LE QUOTIDIEN : Plus de trois jours après l'attentat de Nice, quel bilan dressez-vous ?

PR DE PERETTI : Depuis jeudi soir, nous avons opéré dans le service de traumatologie 80 victimes de l'attentat. Quatre interventions sont encore programmées aujourd'hui [lundi] au bloc et une trentaine de patients sont toujours hospitalisés dans le service. Il s'agit pour une majorité d'étrangers, dont des Américains et des Italiens. Il y a aussi quelques enfants. La prise en charge de ces patients s'est faite quasiment en temps réel, grâce à la technique du « damage control ».

Dans la nuit de jeudi à vendredi, nous ne connaissions pas l'intensité du flux de patients, il était impossible d'anticiper l'activité au bloc. En période de guerre, on emploie des techniques médicales de guerre. Cette nuit-là, nous avons donc opéré pour sauver des vies, quitte à prendre une nouvelle fois le patient en charge dans un second temps.

Consignes:
[A] D'après l'entretien sur l'attentat de Nice, répondez brièvement à chacune des questions suivantes.
(i) Combien de victimes de l'attentat ont été opérées dans le service de traumatologie depuis jeudi soir ?
(ii) Grâce à quelle technique la prise en charge des patients s'est-elle faite quasiment en temps réel ?
(iii) Qu'est-ce que l'équipe ne connaissait pas dans la nuit de jeudi à vendredi ?
[B] Dans l'entretien sur l'attentat de Nice, présentez sous forme de liste le paragraphe qui commence par « Depuis jeudi soir ». Conservez ses faits principaux.
[C] Poursuivez l'entretien sur l'attentat de Nice à partir de sa dernière phrase.

Données extraites:
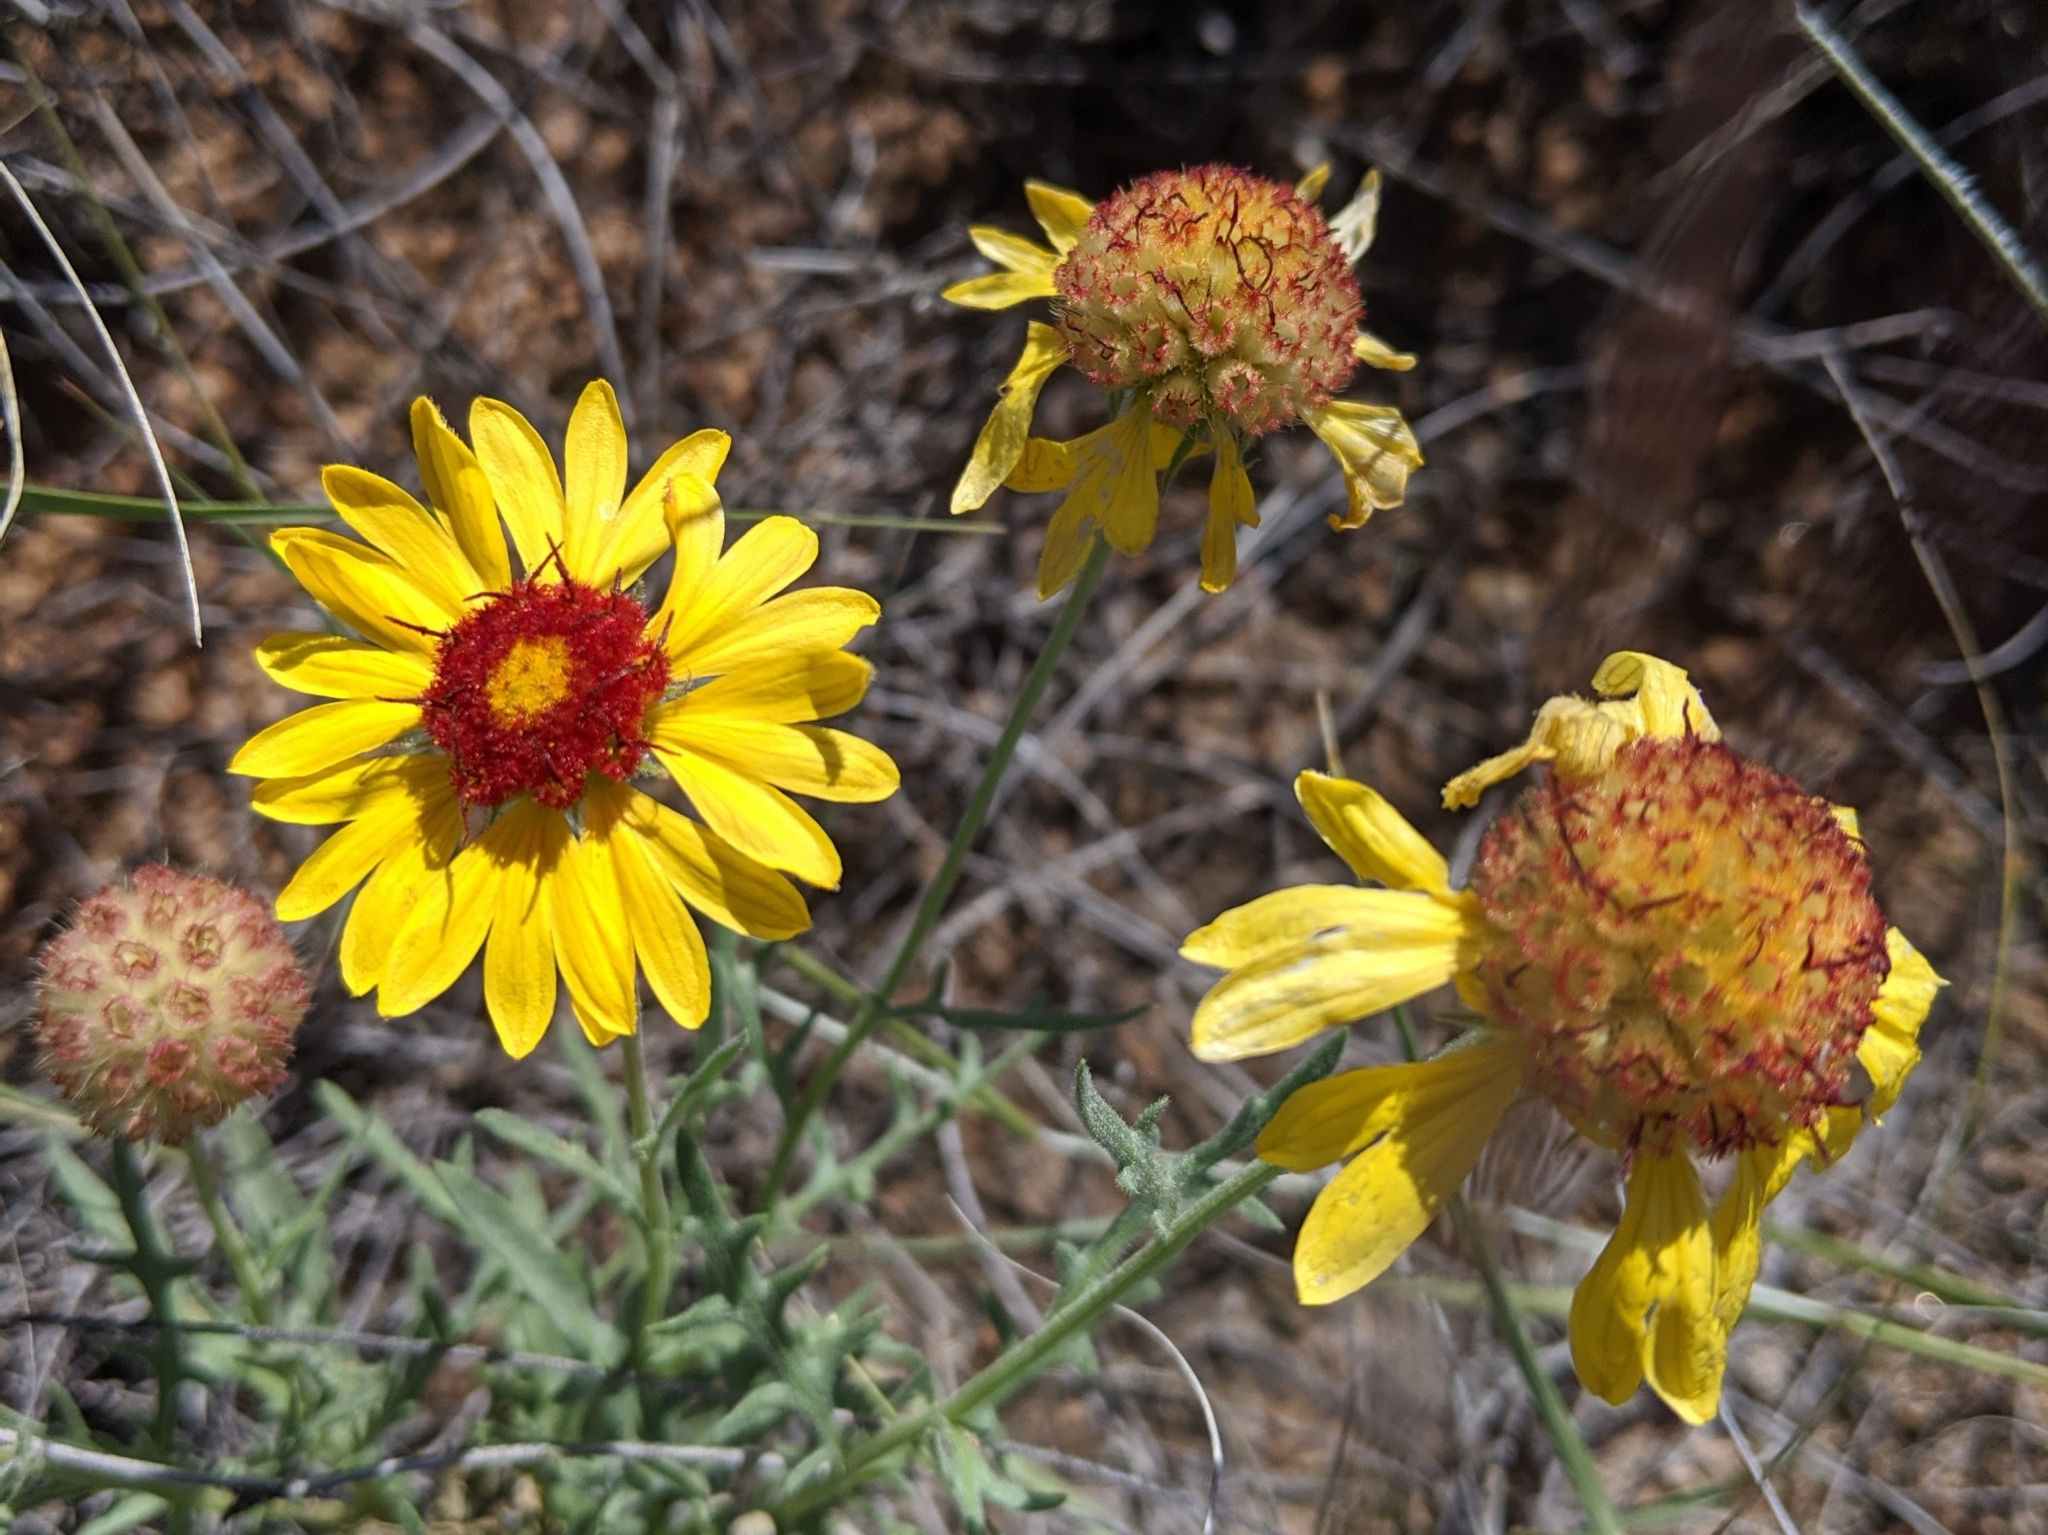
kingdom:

* * *

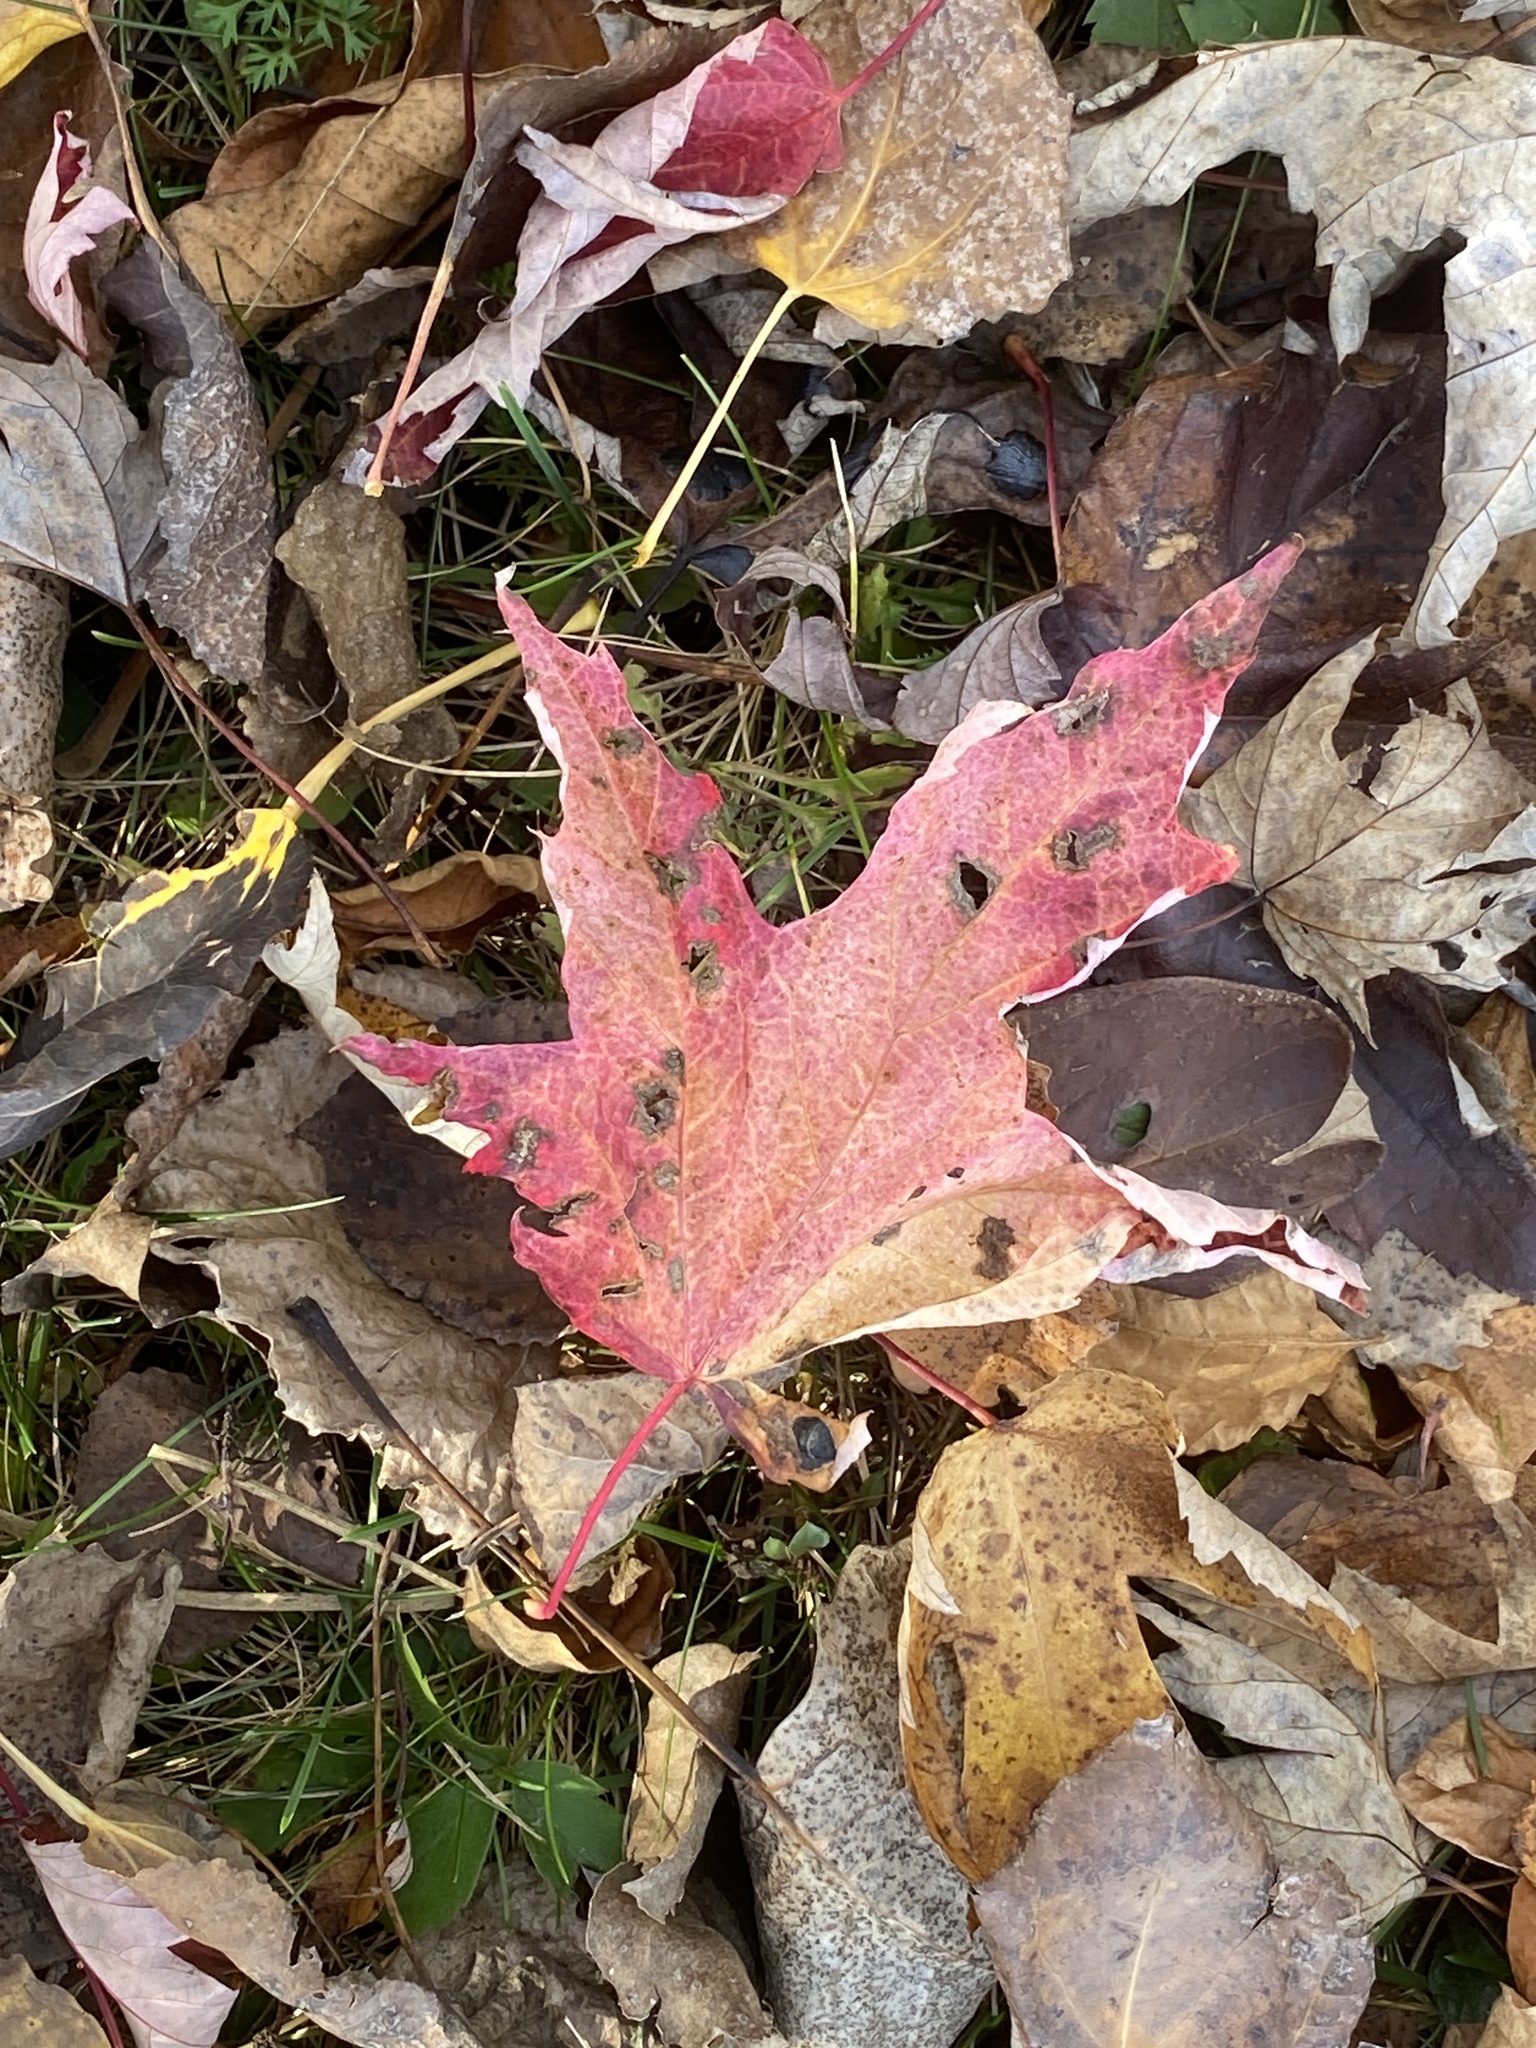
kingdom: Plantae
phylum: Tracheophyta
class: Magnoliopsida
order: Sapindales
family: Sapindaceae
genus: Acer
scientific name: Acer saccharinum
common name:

Corrigés:
[A]
(i) 80 victimes.
(ii) La technique du « damage control ».
(iii) L'intensité du flux de patients.

[B]
- 80 victimes de l'attentat ont été opérées dans le service de traumatologie depuis jeudi soir.
- Quatre interventions sont encore programmées au bloc ce lundi.
- Une trentaine de patients sont toujours hospitalisés dans le service.
- Il s'agit en majorité d'étrangers, dont des Américains et des Italiens, et de quelques enfants.
- Grâce au « damage control », la prise en charge s'est faite quasiment en temps réel.

[C]
Dans un premier temps, on prenait 10 à 20 minutes par patient. Beaucoup souffraient de fractures ouvertes des membres inférieurs et d'écrasement, propres à la traumatologie routière. Hémostases et poses de fixateurs externes provisoires pour les fractures sont les deux opérations que nous avons pratiquées le plus vite.

Dans quel état d'esprit se trouvent les équipes du service de traumatologie ?

Ceux qui étaient à bout de nerfs le soir même font aujourd'hui leur métier avec la même énergie qu'avant. Jusqu'à dimanche matin, toutes les équipes ont travaillé non-stop. La nuit de l'attentat, au bloc ou aux urgences, les équipes médicales et paramédicales de traumatologie ont travaillé avec une célérité impressionnante, malgré un énorme afflux de patients, assez tendu jusqu'à 3 heures 30 du matin.

Les jeunes médecins ont été exemplaires. Jusqu'à ce lundi, la question du repos de sécurité n'a jamais été abordée. Elle ne se posait tout simplement pas. Ce n'est que ce matin que les jeunes praticiens se sont inquiétés auprès de moi de l'aspect médico-légal. Il n'y a eu de toute façon aucune erreur médicale à constater, notamment grâce à la visite permanente dans les services, un autre dispositif que nous avons tout de suite mis en place.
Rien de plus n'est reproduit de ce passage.